**WHAT THE TASK ASKS**
Whatever appears in the records, retype it exactly, except for the pictures.

(Records contained in a dataset)
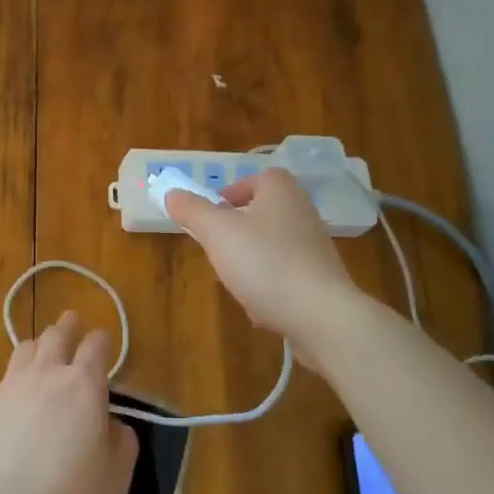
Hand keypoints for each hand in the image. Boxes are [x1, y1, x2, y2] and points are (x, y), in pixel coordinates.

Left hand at [0, 312, 138, 493]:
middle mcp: (45, 375)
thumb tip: (113, 425)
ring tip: (41, 352)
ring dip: (37, 347)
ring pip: (24, 350)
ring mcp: (9, 387)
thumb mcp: (115, 478)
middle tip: (71, 321)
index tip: (103, 340)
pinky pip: (1, 384)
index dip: (102, 340)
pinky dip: (12, 385)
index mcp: (83, 385)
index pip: (95, 346)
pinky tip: (12, 403)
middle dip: (67, 326)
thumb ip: (121, 443)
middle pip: (56, 336)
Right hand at [165, 169, 359, 364]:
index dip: (234, 191)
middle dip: (238, 230)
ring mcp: (315, 248)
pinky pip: (286, 276)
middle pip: (264, 212)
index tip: (214, 212)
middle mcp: (303, 213)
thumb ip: (192, 210)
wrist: (320, 315)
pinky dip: (269, 287)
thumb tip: (173, 193)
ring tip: (235, 279)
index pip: (259, 178)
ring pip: (273, 246)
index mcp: (281, 192)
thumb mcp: (217, 231)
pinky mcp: (321, 280)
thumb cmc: (265, 262)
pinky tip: (258, 307)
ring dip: (251, 260)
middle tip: (217, 246)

**RESPONSE TO THE EXERCISE**
Hand keypoints for each hand in the image. Boxes are [x1, y1, x2, y2] and points are (x, y), in pixel coordinates.

Left hand at [0, 312, 138, 493]:
middle mcp: (45, 375)
thumb tip: (113, 425)
ring tip: (41, 352)
ring dip: (37, 347)
ring pip: (24, 350)
ring mcp: (9, 387)
thumb mcp: (115, 478)
middle tip: (71, 321)
index tip: (103, 340)
pinky pip: (1, 384)
index dip: (102, 340)
pinky dip: (12, 385)
index mcp: (83, 385)
index pip: (95, 346)
pinky tip: (12, 403)
middle dip: (67, 326)
thumb ip: (121, 443)
middle pip: (56, 336)
Right hand at [165, 169, 359, 364]:
index dip: (234, 191)
middle dip: (238, 230)
ring mcp: (315, 248)
pinky pip: (286, 276)
middle pip: (264, 212)
index tip: (214, 212)
middle mcp: (303, 213)
thumb ip: (192, 210)
wrist: (320, 315)
pinky dip: (269, 287)
thumb tip: (173, 193)
ring tip: (235, 279)
index pip: (259, 178)
ring pip: (273, 246)
index mcp: (281, 192)
thumb mcp: (217, 231)
pinky mcp: (321, 280)
thumb cmc: (265, 262)
pinky tip: (258, 307)
ring dip: (251, 260)
middle tip: (217, 246)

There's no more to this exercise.